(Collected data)

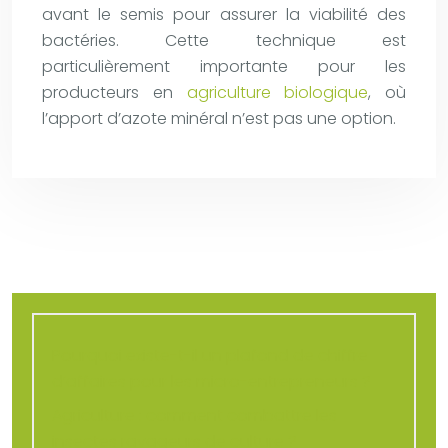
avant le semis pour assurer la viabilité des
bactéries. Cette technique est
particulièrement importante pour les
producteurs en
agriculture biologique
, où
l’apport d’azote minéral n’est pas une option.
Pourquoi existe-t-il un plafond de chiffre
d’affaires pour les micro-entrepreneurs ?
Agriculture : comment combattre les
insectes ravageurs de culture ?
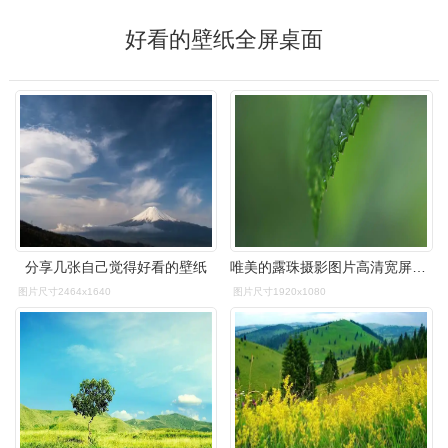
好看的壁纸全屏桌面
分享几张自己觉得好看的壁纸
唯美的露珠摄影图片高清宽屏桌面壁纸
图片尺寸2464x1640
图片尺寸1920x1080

* * *

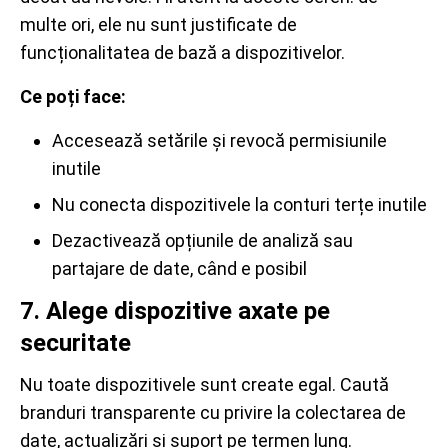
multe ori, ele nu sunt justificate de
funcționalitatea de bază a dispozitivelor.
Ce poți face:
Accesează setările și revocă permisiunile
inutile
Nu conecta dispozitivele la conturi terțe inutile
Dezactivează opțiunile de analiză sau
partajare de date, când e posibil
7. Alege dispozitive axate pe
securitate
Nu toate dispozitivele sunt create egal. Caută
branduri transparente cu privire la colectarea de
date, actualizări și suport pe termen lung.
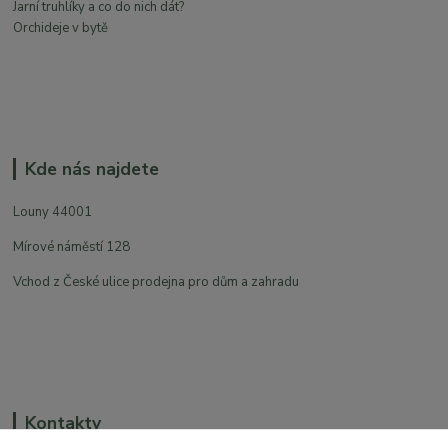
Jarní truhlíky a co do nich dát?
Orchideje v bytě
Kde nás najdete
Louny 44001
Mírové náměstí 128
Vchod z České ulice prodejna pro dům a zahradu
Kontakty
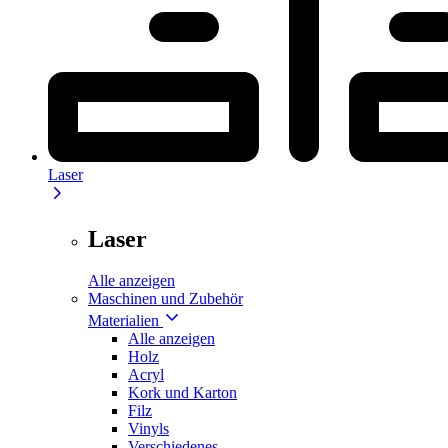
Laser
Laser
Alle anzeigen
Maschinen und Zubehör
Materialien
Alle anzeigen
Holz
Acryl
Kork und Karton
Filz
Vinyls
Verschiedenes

TASK DETAILS :: Return only the number of lines above that include the word "sunt".

OUTPUT OF THE EXERCISE :: 2